When we discussed our strategy, our strategy suggested The leadership in the spaces that we discussed in the past. So if in the past the main investment was towards the United States, now we are doing for a more diversified space. So first of all we have more products to more countries that will require more quantities. The primary investment is that we are going to ramp up to develop more products and more differentiated programs. So it's a combination of both. On the capacity side, it's primarily more investment in injectable products.
Understood. If I might follow up on that.
We're also investing in modernizing some of our older plants. And that will require some level of investment.
Got it, Prasad sir. Thank you. Just one follow-up on that. So, you know, we had earlier alluded to an aspirational target of achieving 25% EBITDA margin by FY22. In the wake of the higher capital expenditure and the slightly higher R&D budget that we are speaking about, do you think that's still an achievable target?
First, I never said FY22. I did say 25%. And I believe that it's achievable and we will achieve it.
Correct. Thank you.
Thank you. Ladies and gentlemen, we'll take the last question from the line of Sanyal Mukherjee from Moorah. Please go ahead.
Yeah, thanks for taking my question.
Sir, just on the biosimilar that you mentioned about Capex there, is it more to do with the regulated markets or the opportunity you see in the emerging markets?
Can you give some more color on that biosimilar business?
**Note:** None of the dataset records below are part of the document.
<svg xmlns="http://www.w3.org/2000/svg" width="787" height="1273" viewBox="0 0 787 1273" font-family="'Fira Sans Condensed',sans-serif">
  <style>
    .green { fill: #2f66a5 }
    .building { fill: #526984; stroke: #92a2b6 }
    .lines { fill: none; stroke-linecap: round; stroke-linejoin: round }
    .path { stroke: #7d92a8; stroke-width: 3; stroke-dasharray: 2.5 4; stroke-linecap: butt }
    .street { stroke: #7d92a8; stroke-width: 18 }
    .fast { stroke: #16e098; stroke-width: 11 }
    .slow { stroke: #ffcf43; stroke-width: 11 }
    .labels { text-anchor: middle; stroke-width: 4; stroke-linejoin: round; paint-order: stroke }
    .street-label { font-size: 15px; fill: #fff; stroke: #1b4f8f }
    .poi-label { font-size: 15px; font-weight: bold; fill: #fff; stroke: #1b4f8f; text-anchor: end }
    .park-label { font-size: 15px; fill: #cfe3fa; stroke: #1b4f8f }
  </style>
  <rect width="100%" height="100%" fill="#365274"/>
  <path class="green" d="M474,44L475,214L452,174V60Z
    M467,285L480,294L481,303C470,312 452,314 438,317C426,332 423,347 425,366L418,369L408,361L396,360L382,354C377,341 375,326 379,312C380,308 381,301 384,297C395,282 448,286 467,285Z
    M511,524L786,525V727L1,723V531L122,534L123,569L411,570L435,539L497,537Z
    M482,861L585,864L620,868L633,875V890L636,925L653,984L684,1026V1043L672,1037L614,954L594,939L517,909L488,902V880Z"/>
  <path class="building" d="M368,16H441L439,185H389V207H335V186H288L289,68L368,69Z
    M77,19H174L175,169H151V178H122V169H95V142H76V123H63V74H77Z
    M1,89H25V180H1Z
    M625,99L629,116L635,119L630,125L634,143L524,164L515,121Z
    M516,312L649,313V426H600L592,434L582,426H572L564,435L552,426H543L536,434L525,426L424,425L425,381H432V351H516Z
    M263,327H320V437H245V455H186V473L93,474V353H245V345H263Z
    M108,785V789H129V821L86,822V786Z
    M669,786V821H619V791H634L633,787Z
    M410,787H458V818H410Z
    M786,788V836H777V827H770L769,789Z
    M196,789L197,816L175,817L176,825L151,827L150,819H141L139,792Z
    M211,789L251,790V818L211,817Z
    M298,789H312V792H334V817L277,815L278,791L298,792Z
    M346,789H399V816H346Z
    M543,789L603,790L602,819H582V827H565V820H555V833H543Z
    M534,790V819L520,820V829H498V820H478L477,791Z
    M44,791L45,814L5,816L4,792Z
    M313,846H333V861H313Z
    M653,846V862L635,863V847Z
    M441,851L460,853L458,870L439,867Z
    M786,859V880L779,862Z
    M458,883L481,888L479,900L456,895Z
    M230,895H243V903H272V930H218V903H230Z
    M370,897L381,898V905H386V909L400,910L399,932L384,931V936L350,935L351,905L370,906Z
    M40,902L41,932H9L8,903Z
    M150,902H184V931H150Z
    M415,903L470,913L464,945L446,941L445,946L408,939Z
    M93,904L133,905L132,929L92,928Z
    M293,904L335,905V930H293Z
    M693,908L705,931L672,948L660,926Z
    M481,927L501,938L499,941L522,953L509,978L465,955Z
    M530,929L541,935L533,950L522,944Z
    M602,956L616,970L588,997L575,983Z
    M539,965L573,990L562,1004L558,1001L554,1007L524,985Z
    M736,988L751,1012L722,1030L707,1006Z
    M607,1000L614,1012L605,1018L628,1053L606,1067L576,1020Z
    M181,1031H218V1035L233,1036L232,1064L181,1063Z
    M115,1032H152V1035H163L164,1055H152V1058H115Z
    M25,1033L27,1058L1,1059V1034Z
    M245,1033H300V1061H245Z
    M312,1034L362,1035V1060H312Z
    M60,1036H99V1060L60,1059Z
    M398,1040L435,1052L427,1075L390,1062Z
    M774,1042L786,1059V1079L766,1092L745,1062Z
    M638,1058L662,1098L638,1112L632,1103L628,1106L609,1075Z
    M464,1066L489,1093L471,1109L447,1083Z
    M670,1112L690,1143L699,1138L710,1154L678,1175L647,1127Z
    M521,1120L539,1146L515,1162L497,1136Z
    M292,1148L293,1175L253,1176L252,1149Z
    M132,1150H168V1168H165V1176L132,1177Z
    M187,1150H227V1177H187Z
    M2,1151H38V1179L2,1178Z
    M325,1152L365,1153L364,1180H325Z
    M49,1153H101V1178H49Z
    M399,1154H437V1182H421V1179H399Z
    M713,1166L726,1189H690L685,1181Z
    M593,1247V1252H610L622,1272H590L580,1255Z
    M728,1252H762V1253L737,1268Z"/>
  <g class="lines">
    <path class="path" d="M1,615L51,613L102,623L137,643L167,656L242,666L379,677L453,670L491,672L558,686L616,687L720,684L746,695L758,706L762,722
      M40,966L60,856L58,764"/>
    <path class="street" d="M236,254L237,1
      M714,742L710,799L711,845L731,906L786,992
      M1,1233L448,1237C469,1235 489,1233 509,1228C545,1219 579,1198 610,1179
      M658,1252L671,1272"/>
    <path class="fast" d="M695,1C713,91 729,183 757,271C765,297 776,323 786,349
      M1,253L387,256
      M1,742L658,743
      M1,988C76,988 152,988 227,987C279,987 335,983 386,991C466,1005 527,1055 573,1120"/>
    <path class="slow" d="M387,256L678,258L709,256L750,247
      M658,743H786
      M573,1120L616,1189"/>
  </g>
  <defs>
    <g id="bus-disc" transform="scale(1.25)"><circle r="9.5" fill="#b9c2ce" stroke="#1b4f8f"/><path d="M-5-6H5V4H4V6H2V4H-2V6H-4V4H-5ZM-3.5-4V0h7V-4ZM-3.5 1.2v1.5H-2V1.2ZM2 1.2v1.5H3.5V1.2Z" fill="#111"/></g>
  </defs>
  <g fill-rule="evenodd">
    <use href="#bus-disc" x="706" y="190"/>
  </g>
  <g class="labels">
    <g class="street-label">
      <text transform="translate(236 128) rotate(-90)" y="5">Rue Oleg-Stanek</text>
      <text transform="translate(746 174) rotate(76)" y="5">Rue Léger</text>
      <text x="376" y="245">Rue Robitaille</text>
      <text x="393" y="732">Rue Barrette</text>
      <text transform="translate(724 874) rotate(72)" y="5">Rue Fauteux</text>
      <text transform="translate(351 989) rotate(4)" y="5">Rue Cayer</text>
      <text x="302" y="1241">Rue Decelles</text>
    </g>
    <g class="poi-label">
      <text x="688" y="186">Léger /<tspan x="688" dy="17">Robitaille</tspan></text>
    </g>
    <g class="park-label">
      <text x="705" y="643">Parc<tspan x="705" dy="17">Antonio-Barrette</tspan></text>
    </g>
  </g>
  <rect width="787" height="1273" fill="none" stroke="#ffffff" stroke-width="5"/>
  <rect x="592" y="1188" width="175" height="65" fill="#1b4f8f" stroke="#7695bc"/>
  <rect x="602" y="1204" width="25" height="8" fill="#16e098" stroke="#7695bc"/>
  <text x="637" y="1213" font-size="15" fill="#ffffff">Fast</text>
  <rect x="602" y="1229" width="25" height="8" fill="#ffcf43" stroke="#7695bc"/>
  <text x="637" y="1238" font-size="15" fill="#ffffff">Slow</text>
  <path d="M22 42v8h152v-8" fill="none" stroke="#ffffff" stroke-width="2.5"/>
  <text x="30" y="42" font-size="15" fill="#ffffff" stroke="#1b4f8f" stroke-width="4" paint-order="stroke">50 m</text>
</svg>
So capacity is for overall markets because we are using the product for all the spaces that we are there. We are not dedicating capacity for a specific market. And our products are by and large global. So it's a capacity for each one of the relevant spaces that we have. Especially if you remember that we discussed the space of the hospital product, this is This is the path in which we want potentially to sell to every country that wants to have affordable products with high quality. So this is a truly global business. As for the biologics, again, it's a global market in which we will be self-sustained for the for the United States and Europe. And with a couple of products in which we will have hopefully partnerships that will help us to market those products in those areas and to finance our R&D.
Okay. Okay, thank you. Thank you. Ladies and gentlemen, that was the last question. I now have the conference over to Mr. Amit Agarwal to give his comments.
Thank you everyone for joining us today for the earnings call. In case of any further queries, please reach out to the investor relations team.
Thank you.
Thank you very much sir. Ladies and gentlemen, on behalf of Dr. Reddy, that concludes this conference. Thank you for joining us and you may now disconnect your line.